# WHAT NEEDS TO BE DONE:
What to return is the tail of the data, from the line that contains "- tumour on" down to the last line, copied exactly.

# Saved data entries:

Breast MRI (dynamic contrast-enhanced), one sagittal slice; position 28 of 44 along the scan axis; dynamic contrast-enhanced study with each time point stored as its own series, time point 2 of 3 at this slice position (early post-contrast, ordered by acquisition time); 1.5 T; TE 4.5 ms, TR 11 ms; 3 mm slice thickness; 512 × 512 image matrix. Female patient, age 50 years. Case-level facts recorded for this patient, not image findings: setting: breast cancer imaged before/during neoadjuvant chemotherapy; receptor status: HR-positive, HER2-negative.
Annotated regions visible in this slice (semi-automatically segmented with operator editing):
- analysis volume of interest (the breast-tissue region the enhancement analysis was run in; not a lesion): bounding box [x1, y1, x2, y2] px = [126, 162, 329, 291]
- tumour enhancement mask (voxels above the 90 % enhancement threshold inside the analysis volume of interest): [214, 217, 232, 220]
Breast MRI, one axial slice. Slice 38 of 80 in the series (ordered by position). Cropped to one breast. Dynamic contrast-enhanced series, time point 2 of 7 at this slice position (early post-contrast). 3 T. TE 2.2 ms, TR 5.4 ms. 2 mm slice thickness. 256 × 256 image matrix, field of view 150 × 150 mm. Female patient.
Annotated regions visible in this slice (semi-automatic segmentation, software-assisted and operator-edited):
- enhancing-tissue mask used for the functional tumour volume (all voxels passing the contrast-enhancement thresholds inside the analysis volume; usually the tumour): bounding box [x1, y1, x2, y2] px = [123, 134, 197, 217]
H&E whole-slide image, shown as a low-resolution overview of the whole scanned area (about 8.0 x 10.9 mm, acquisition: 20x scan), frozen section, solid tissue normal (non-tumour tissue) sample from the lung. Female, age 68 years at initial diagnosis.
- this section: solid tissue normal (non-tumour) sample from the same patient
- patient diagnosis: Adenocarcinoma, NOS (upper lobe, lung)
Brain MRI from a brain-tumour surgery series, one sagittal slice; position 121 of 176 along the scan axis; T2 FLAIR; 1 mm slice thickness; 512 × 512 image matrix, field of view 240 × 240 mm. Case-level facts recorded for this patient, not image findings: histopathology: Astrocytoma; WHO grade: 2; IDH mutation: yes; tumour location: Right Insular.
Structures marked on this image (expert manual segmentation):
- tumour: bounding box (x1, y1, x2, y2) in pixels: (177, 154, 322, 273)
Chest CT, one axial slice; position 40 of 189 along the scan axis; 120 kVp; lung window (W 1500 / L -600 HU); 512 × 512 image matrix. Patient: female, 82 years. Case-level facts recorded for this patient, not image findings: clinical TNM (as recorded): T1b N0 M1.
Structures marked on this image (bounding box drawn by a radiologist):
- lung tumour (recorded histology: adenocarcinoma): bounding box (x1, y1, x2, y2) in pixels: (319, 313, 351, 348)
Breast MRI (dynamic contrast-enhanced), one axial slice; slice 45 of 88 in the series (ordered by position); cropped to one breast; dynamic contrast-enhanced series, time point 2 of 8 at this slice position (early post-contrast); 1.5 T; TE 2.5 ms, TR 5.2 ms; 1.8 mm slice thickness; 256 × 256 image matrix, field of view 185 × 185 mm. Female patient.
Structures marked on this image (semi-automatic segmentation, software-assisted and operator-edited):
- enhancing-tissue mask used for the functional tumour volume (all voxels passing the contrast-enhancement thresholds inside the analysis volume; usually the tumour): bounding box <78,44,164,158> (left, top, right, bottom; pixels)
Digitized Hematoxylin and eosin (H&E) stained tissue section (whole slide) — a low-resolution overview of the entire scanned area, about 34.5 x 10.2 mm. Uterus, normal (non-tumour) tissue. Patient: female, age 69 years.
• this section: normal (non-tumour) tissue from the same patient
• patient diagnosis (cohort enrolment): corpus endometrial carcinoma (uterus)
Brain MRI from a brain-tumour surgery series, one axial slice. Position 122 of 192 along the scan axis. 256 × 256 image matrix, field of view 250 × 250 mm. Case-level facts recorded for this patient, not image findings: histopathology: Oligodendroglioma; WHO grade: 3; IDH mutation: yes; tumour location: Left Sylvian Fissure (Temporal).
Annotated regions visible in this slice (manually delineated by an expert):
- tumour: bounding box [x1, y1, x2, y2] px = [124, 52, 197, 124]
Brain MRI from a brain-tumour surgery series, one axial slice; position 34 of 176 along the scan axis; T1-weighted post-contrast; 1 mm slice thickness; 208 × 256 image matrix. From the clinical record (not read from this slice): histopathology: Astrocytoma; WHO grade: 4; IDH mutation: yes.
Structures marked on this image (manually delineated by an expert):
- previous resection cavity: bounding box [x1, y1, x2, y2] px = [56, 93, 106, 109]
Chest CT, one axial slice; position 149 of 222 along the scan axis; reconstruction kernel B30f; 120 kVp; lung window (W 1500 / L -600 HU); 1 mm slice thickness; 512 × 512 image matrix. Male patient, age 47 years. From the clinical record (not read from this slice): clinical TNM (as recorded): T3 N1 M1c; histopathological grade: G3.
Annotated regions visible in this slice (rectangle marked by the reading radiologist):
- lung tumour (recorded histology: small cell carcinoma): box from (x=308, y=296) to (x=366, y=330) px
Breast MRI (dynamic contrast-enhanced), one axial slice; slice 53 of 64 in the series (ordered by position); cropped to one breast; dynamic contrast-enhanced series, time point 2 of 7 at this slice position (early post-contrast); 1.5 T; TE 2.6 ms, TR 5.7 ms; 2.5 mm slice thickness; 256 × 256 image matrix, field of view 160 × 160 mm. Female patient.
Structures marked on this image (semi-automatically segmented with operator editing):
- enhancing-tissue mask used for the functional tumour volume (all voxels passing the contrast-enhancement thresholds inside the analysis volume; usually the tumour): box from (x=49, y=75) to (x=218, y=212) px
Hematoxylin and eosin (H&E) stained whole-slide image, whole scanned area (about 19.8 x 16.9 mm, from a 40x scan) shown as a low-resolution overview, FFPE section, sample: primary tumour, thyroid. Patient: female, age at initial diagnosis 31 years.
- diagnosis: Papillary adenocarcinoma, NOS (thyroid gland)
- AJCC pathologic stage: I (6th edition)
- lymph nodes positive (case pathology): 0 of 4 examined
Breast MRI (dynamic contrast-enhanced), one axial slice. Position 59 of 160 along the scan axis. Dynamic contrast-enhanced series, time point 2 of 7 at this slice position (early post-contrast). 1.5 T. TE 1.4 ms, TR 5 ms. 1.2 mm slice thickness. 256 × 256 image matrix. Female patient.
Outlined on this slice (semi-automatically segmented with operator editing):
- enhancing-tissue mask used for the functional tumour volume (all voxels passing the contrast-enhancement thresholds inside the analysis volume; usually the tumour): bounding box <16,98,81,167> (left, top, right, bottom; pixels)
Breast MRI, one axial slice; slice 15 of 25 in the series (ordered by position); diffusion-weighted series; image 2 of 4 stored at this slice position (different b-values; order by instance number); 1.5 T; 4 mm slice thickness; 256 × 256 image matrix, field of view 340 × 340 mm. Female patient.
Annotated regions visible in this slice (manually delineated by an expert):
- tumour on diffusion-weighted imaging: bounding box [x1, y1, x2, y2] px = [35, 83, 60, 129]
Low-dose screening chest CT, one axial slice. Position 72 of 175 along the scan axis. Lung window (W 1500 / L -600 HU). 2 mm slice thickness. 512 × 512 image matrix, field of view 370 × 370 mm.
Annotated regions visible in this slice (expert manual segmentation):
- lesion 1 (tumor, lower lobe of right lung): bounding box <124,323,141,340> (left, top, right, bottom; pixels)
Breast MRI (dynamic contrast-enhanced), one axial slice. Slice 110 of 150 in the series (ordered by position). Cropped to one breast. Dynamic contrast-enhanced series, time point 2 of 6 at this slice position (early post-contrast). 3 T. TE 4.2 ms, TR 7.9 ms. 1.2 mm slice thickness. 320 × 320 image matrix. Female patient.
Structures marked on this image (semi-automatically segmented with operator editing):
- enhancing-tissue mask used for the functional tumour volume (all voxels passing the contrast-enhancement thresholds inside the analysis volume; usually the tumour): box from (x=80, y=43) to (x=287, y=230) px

# EXERCISE OUTPUT:
- tumour on diffusion-weighted imaging: bounding box [x1, y1, x2, y2] px = [35, 83, 60, 129]
Low-dose screening chest CT, one axial slice. Position 72 of 175 along the scan axis. Lung window (W 1500 / L -600 HU). 2 mm slice thickness. 512 × 512 image matrix, field of view 370 × 370 mm.
Annotated regions visible in this slice (expert manual segmentation):
- lesion 1 (tumor, lower lobe of right lung): bounding box <124,323,141,340> (left, top, right, bottom; pixels)
Breast MRI (dynamic contrast-enhanced), one axial slice. Slice 110 of 150 in the series (ordered by position). Cropped to one breast. Dynamic contrast-enhanced series, time point 2 of 6 at this slice position (early post-contrast). 3 T. TE 4.2 ms, TR 7.9 ms. 1.2 mm slice thickness. 320 × 320 image matrix. Female patient.
Structures marked on this image (semi-automatically segmented with operator editing):
- enhancing-tissue mask used for the functional tumour volume (all voxels passing the contrast-enhancement thresholds inside the analysis volume; usually the tumour): box from (x=80, y=43) to (x=287, y=230) px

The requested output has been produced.